Rangkaian peristiwa ini tentu saja diluar akal sehat dan mencederai kemanusiaan kita semua. Kewibawaan kita sebagai negara hukum, sebagai bangsa yang besar dipertaruhkan, mampukah kita melawan segala bentuk kekerasan, serangan terorisme, dan segala bentuk intoleransi dengan cara yang beradab, bermartabat dan menyeluruh, atau sebaliknya apakah kita memilih melawan dengan cara–cara pintas yang melawan hukum, yang menyalahkan dan mendelegitimasi hak asasi manusia, yang menafikan perbedaan dan keragaman. Tentu bukan pertanyaan terakhir yang kita harapkan. Cara – cara ini dikhawatirkan justru akan semakin berkontributif dalam menciptakan rantai kekerasan berikutnya, melemahkan langkah–langkah kontra radikalisasi dan upaya–upaya deradikalisasi, dan benih extermisme lainnya, termasuk polarisasi ditengah masyarakat.
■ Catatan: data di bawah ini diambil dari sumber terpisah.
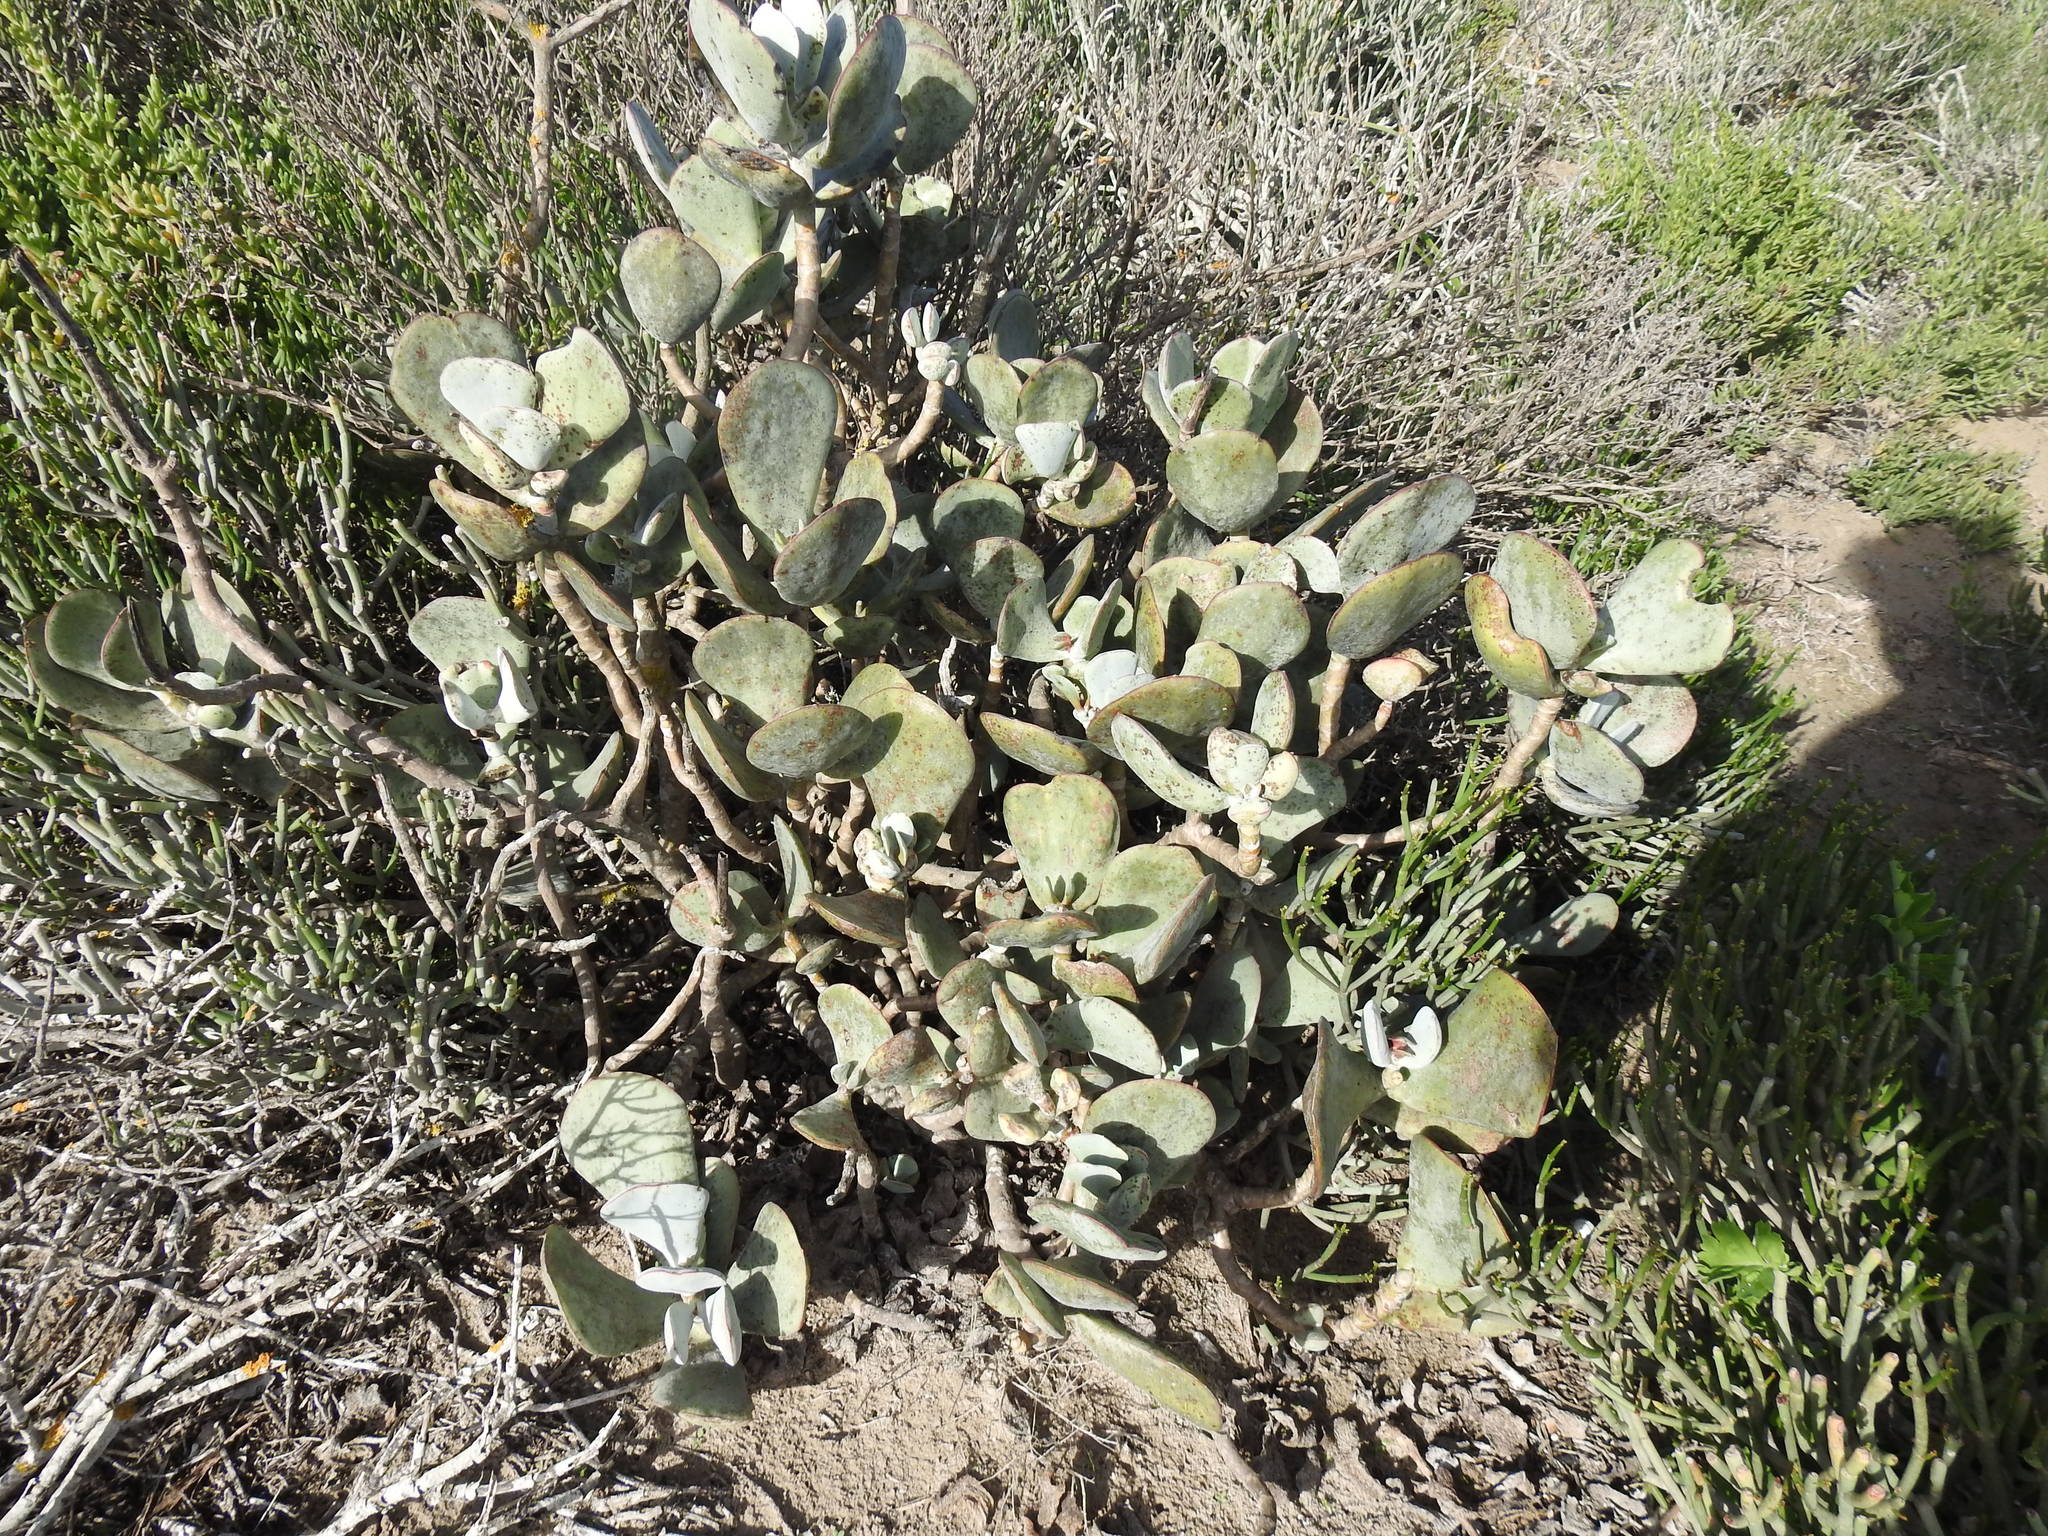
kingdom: Plantae
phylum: Tracheophyta
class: Magnoliopsida
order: Saxifragales
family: Crassulaceae
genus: Cotyledon
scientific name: Cotyledon orbiculata
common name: Pig's ear
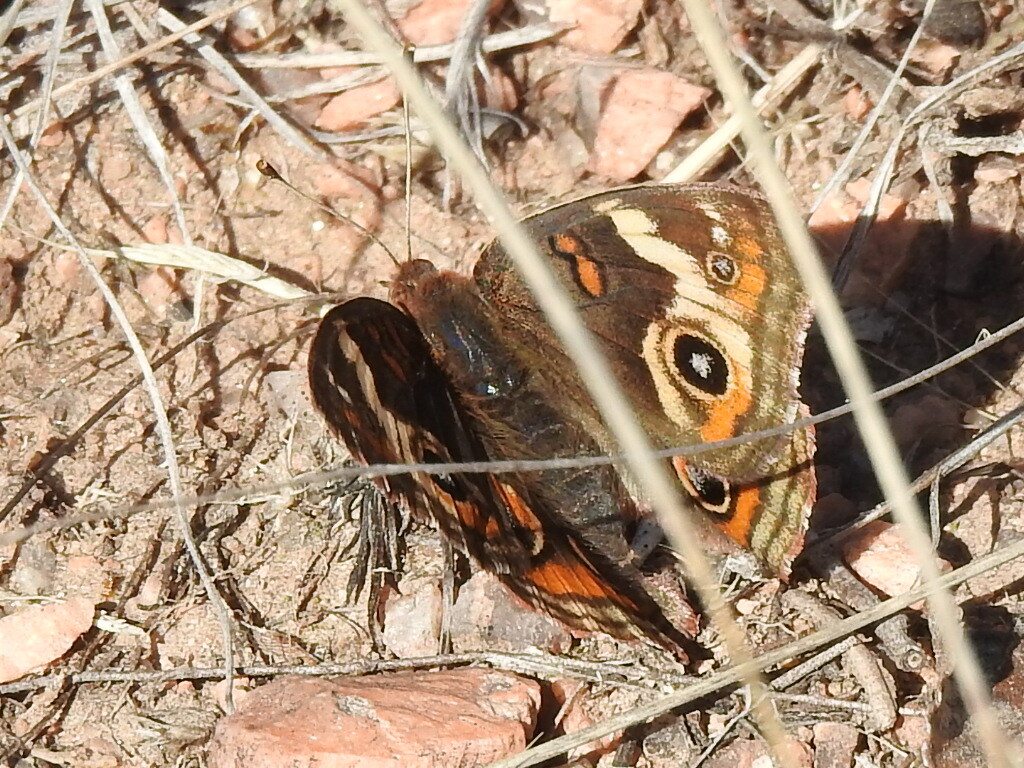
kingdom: Animalia
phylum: Arthropoda
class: Insecta
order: Lepidoptera
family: Nymphalidae
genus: Junonia
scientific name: Junonia coenia
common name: Common buckeye
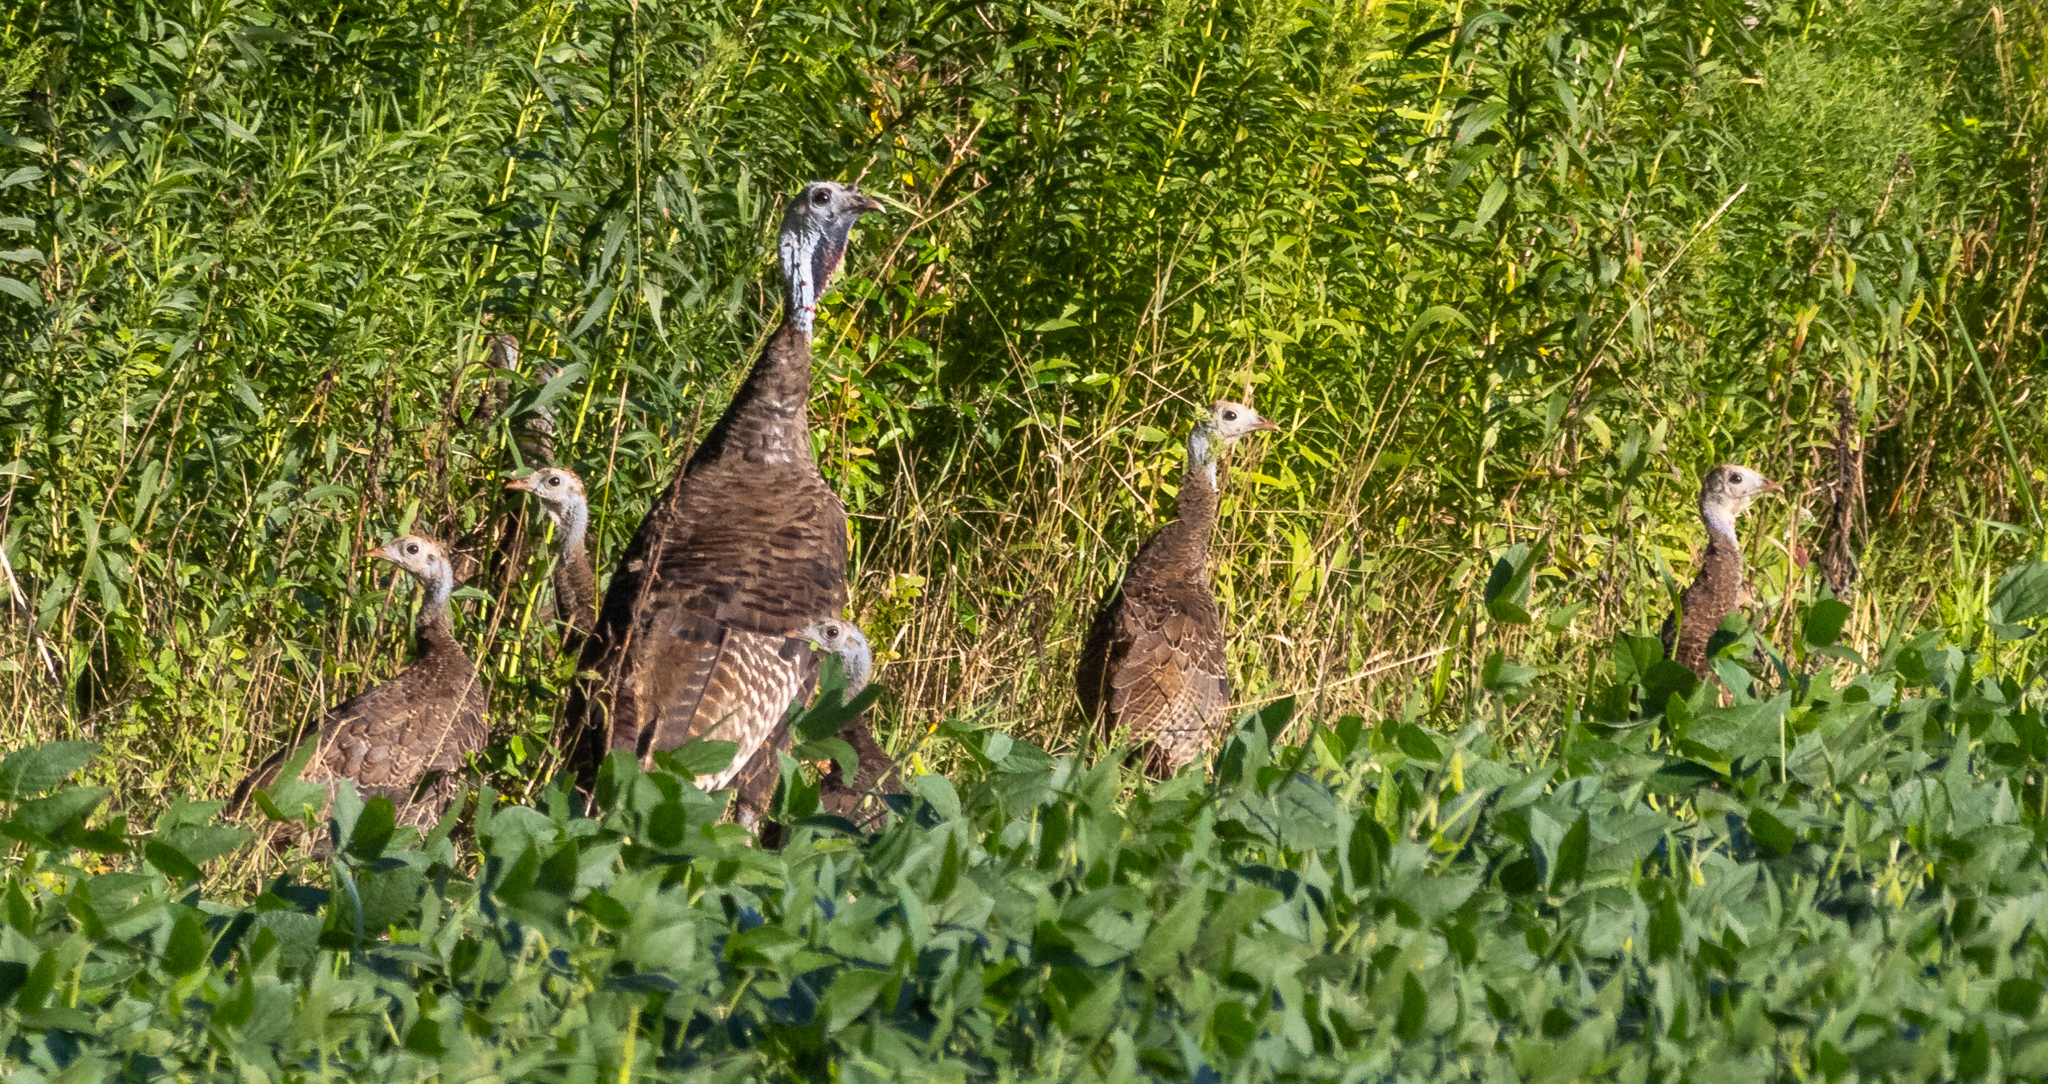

Kami memahami kegentingan yang terjadi dan dampak dari tindakan keji yang dilakukan oleh para pelaku dan kelompoknya, dan kami memahami dilema dan tantangan yang dihadapi penegak hukum dalam menjalankan tugas dan tanggungjawabnya dalam memerangi terorisme. Untuk itu penting untuk memastikan langkah–langkah yang menyeluruh dan bermartabat dalam menyikapi masalah ini, bukan sebaliknya, dijawab dengan respon reaktif yang mendelegitimasi HAM, dan cenderung menjadikan HAM sebagai “kambing hitam” dalam kegagalan mencegah terjadinya serangan terorisme sebagaimana disampaikan oleh Menteri Dalam Negeri Tjahyo Kumolo, mantan anggota TNI, AM Hendropriyono, Ketua DPR Bambang Soesatyo atau Politisi lainnya.
Berkenaan dengan hal tersebut diatas, kami memberikan sejumlah cacatan kritis dan rekomendasi sebagai berikut;
Pertama, menyalahkan HAM dalam penanganan terorisme adalah pandangan yang reaktif, tidak proporsional, dan tidak memiliki justifikasi. Pernyataan ini mengabaikan berbagai faktor yang bersifat kompleks dalam persoalan terorisme. Dalam tatanan negara hukum yang demokratis, konsepsi hak asasi manusia telah memberikan standar dan pendekatan yang bisa ditempuh ketika ada atau terjadi pertentangan antara kepentingan publik dan hak seseorang, asas necessitas dan proporsionalitas harus dijadikan ukuran dalam mengatasi masalah tersebut. Hasil uji dari pendekatan tersebut akan menghasilkan sejauh mana margin apresiasi kita sebagai bangsa terhadap HAM. Namun demikian, beberapa hak individual yang bersifat non–derograble, seperti hak untuk bebas dari penyiksaan tidak dapat dikurangi sedikitpun. standar-standar HAM akan dapat meminimalisir risiko munculnya penyiksaan, salah tangkap, penahanan sewenang-wenang, miscarriage of justice dan pelanggaran HAM lainnya. Dalam konteks inilah maka parameter HAM akan menguji apakah kita mampu memerangi terorisme dengan cara yang bermatabat dan akuntabel atau kita hanya mampu menjadi bangsa yang bersikap “barbar” yang mengabaikan standar hukum dan HAM sebagaimana pernah terjadi di masa Orde Baru.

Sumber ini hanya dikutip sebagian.